(GIVEN TEXT)
— start —
WUNRN

http://www.wunrn.com

 

http://www.washingtonpost.com/wp-dyn/content/article/2010/09/20/AR2010092005696.html

 

IRAQ - NO BIRTH REGISTRATION/RIGHTS FOR MANY CHILDREN OF CONFLICT

By Leila Fadel
Washington Post Staff Writer
September 21, 2010

IN BAQUBAH, IRAQ Zahraa is a rambunctious toddler. She still sucks on a pacifier, and her mother dresses her in pink. But according to the government, she does not exist.

The daughter of an al-Qaeda in Iraq militant who forced her mother into marriage and motherhood, then disappeared, Zahraa is one of hundreds, perhaps thousands, of children whose births amid the anarchy and insurgent violence of Iraq were never legally recorded.

Without the paperwork to prove that she is the child of an Iraqi man and that her parents were joined in a legitimate marriage before her birth, Zahraa and others like her have no rights as Iraqi citizens, legal experts say. They do not have birth certificates, passports or national identification cards and will be unable to go to school or hold a government job.
— end —
Items stored from a collection
— start —
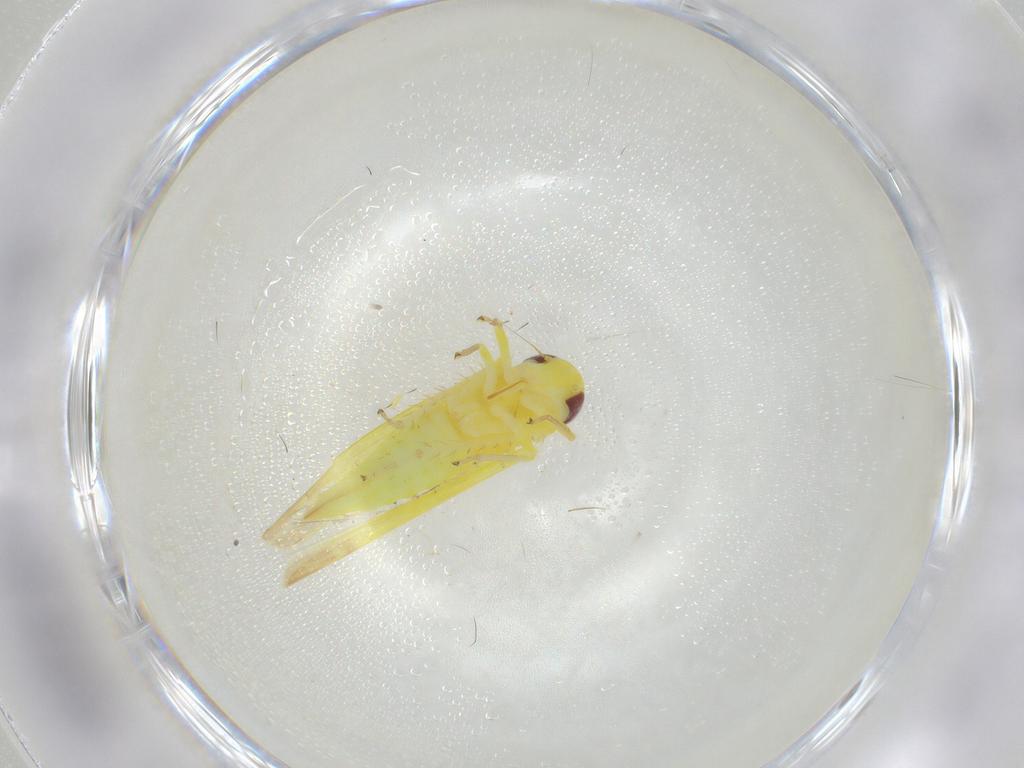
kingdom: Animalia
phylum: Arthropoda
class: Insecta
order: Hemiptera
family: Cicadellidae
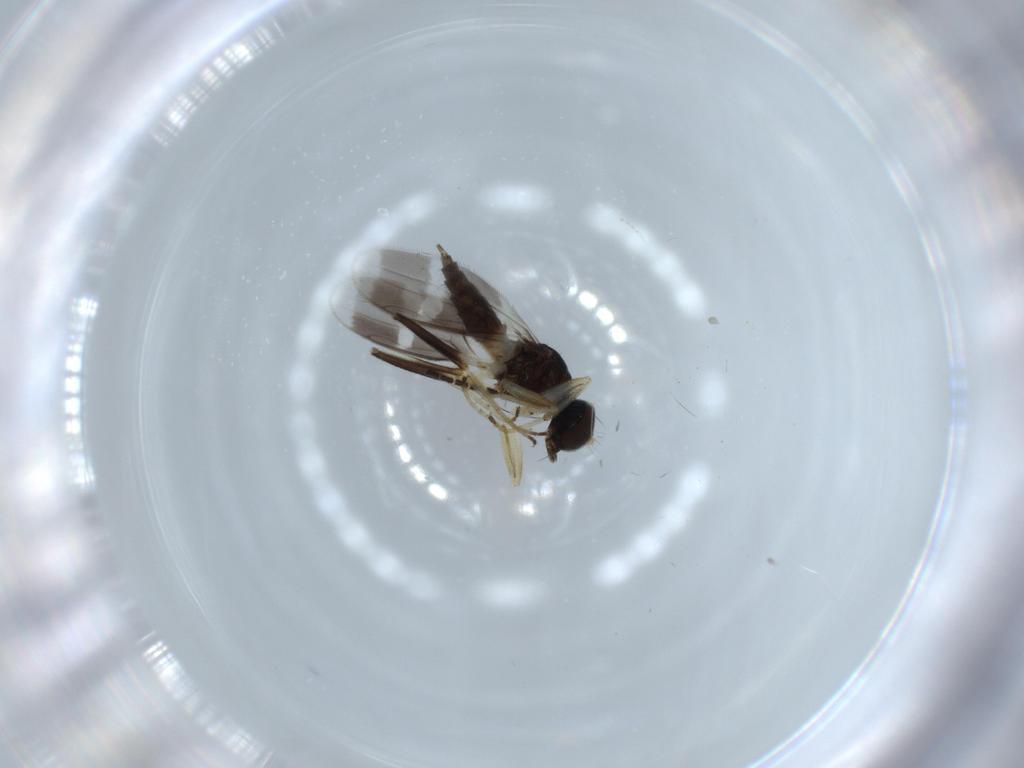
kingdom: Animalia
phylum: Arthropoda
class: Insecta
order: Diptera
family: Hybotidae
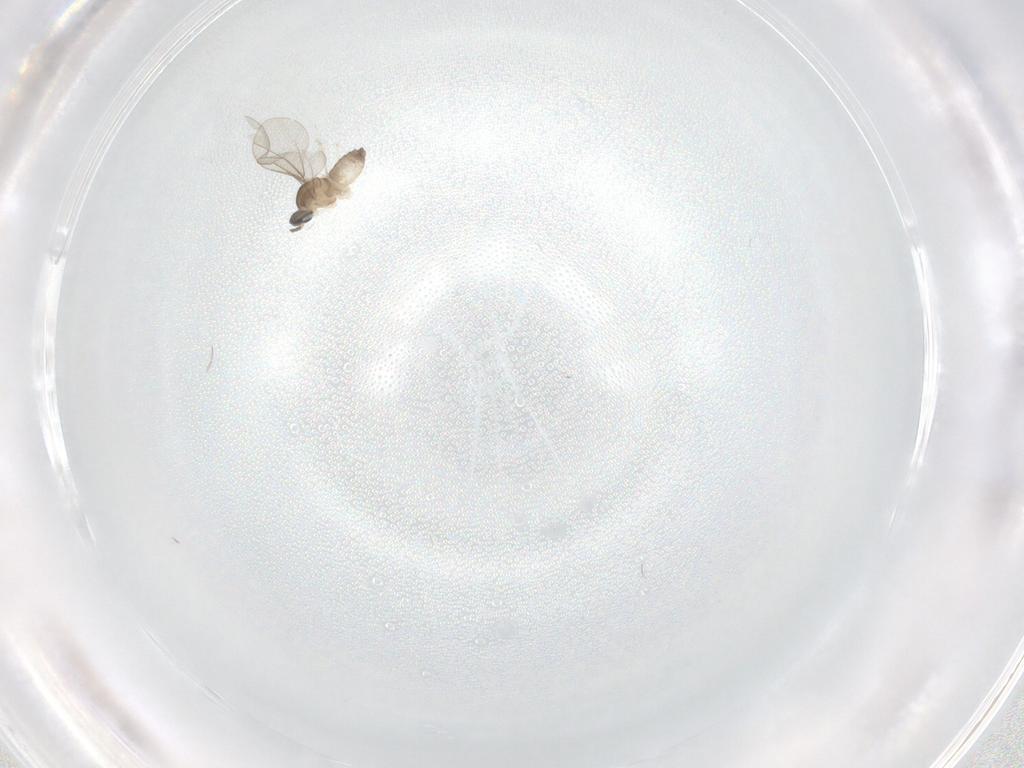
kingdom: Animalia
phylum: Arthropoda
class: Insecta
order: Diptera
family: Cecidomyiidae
— end —
— start —
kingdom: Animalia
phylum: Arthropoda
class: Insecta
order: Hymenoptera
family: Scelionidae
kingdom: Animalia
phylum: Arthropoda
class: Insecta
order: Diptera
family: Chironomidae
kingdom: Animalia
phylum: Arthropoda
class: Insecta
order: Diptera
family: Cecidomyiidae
— end —
(EXERCISE SET)
(a) According to the article on unregistered children in Iraq, which three documents do children like Zahraa lack?
(b) Carry the article on unregistered children in Iraq forward from its last sentence.

(RESPONSES PER TASK)
(a) Birth certificates, passports and national identification cards.

(b)
These children, a little-noticed legacy of more than seven years of war, are paying for the sins of their fathers.

"It's dangerous because in the future they might hurt the society that hurt them," said Ahmed Jassim, director of the Nour Foundation, a nongovernmental organization working to improve the lives of the militants' offspring in the northeastern Iraqi province of Diyala.

The children are products of a time when al-Qaeda in Iraq controlled large swaths of the nation after the U.S.-led invasion. The legal system broke down, institutions stopped functioning and an insurgency raged. Some Sunni Muslim communities gave sanctuary to the men, Iraqi and foreign Arabs, believing they would help rid them of a foreign army. But al-Qaeda in Iraq quickly grew brutal, overpowered other Iraqi insurgent groups, declared an Islamic state and enforced a severe form of Islamic law.

Communities slowly turned on the group, and the men of al-Qaeda in Iraq were jailed or killed, or are lurking in the shadows. The undocumented children they left behind are now between 1 and 4 years old.

Jassim has identified at least 125 families in Diyala province alone with children from forced al-Qaeda in Iraq marriages. Many of the women don't know the real identities of their absent husbands and fear that if they fight for the rights of their children, they and the men of their families will be scorned or jailed for a connection to the outlawed organization.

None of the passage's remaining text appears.